I’ve just finished shopping for cosmetics at a drugstore in midtown. I exit the front door, turn right to continue on down town with the other masses when I spot a familiar face. The Kiwi woman who sat behind me on the Plane from Sydney and again in LA! We briefly talked in L.A, about our plans, where we were from and then wished eachother the best in our endeavours. Then in a city of over 8 million people, we run in to eachother again!

We’re chatting like we’re old friends, what we’ve thought of the city so far, the food, the bargains we purchased etc., then she says something that changes my thought track entirely, “I’m really freaked out about the hurricane rolling in”. At this point I hadn’t even turned the TV on. I was still jet lagged and by night time, I was well and truely ready for bed. “What hurricane?” I ask. She gives me a bewildered stare, “Have you not even turned a TV on?”.

She was talking about Hurricane Sandy. I was supposed to fly home the day it hits.

I get back to my hotel at around 6pm, this time I turn the TV on. Every single channel programmed to that TV was dedicated to tracking the hurricane. It was pretty eerie. They showed footage of home owners in Jersey sandbagging and boarding everything. They closed all the parks. The Mayor was declaring a state of emergency, they were calling this thing “A storm of a lifetime” and were setting up halls and emergency accommodation for people in vulnerable areas to stay.

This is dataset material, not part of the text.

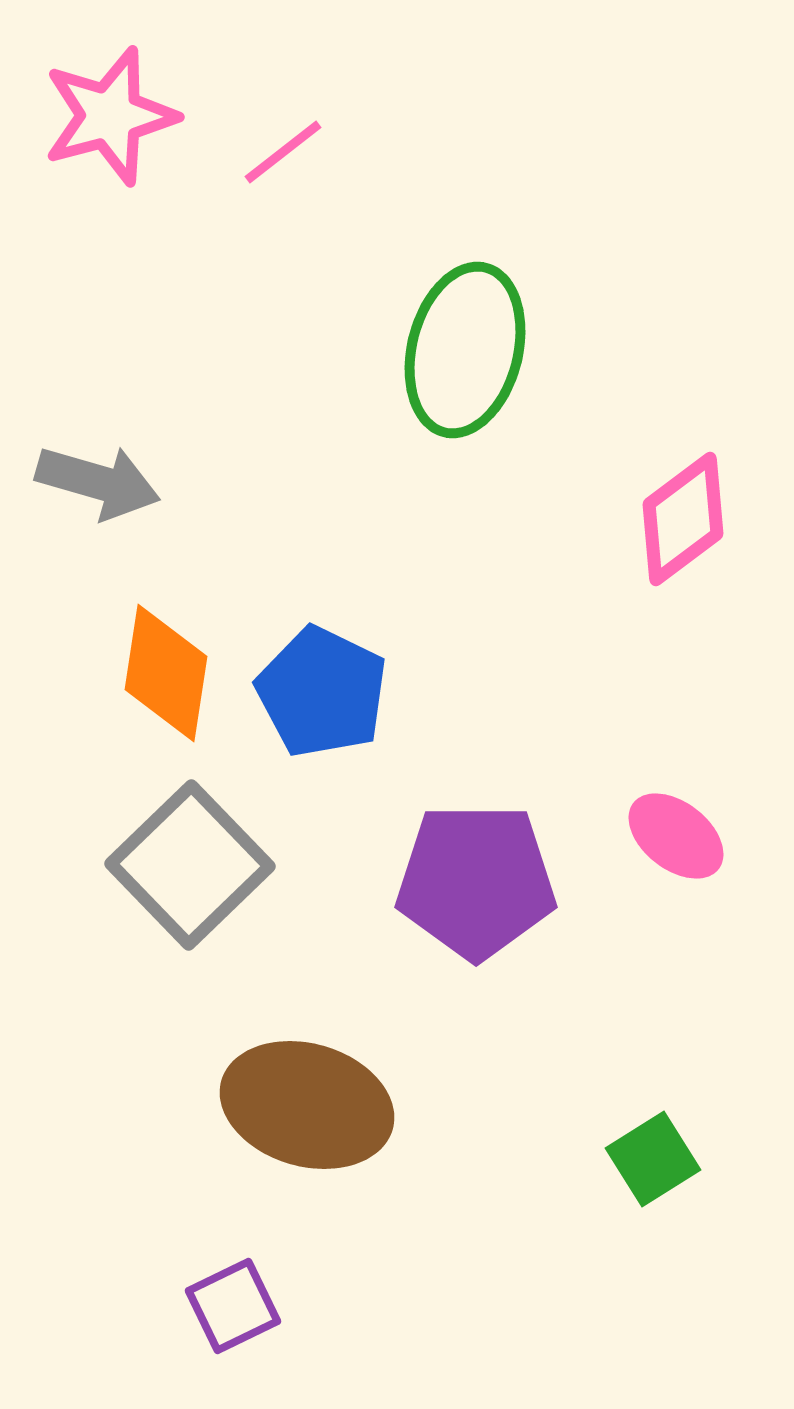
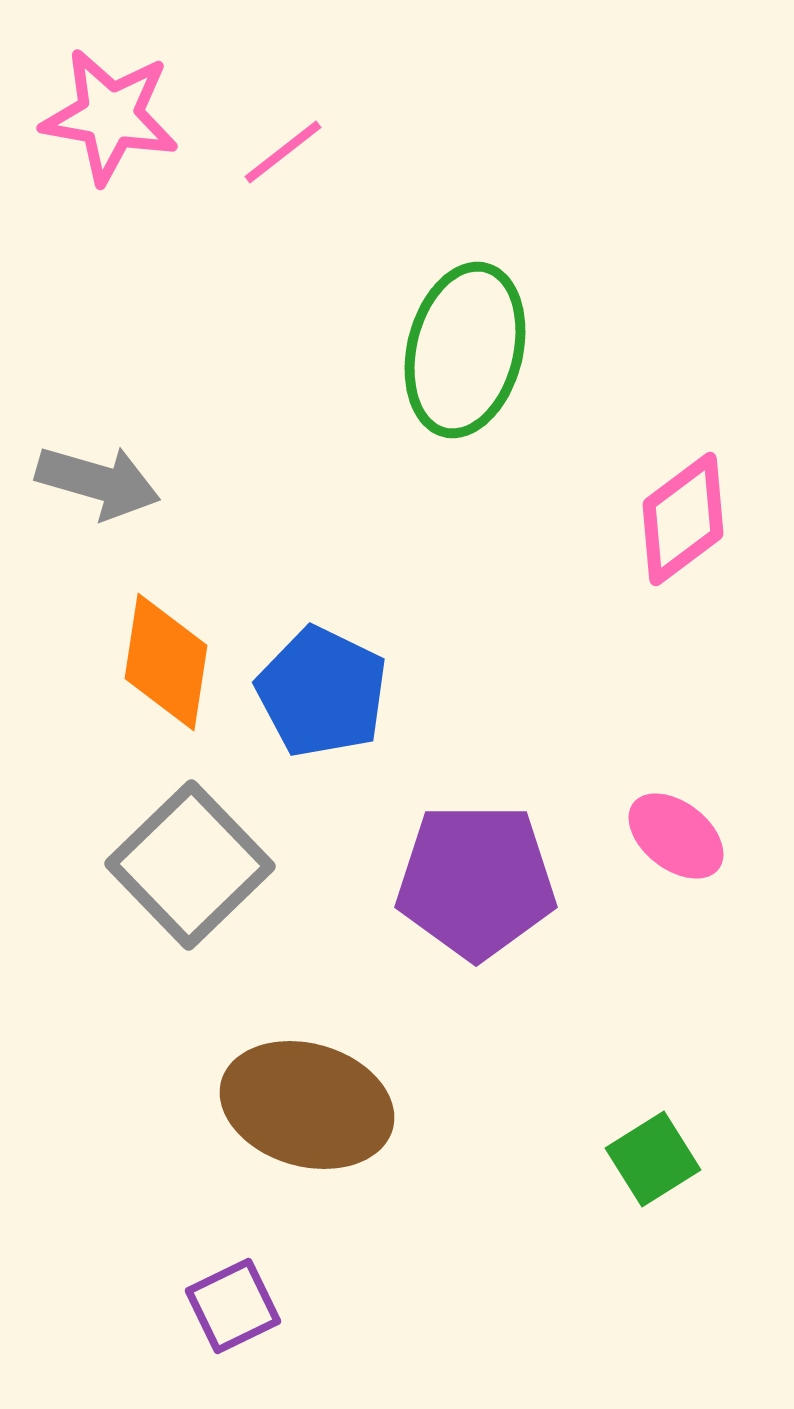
pink star: rotated 25 degrees clockwise
orange diamond: moved 11 px up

I called the airlines and according to the Qantas lady, I had booked THE VERY LAST SEAT on the VERY LAST FLIGHT out of New York. And that was it, I was going home the next day.

I slept well that night and wake up around 11am the next day and go to grab some breakfast from the Diner across the road. I begin noticing all the sandbags lining footpaths and set outside doors ready for use. I notice plywood going over grates to the subway, plywood going up over windows. I notice people leaving wholefood grocers with bags packed full of canned goods and water.

I can’t help but feel so protected and free. Of all times to go to New York and have the experience of my dreams, a thing like this happens at the very end of my trip that shows me Gods faithfulness and favour. That of 8 million plus people, I run into a woman I’ve met… and she warns me of the coming storm. I learn that regardless of the scary things that happen in the world, if God gives you a dream, He will fulfill it…. if a hurricane is coming, it won’t stop Him. I can see that we need to stop putting Him in a box labelled “God” and expecting Him to only move within the confines of that box…that He doesn’t want to be in a box…He wants room in our lives to be Himself. When we allow Him that room, He blows our mindsets apart and blesses and guides our every step in ways that we would had never believed.

I can see so clearly that faith without deeds is dead. We need action to show our faith – when we actually do put action to it, things begin to happen and we inspire others to set off chain reactions in their own lives. You have one life to live, you might live it and do it in freedom.

“Step out of the boat”.

 

(When I finally got home, my story has made the front page of the paper!)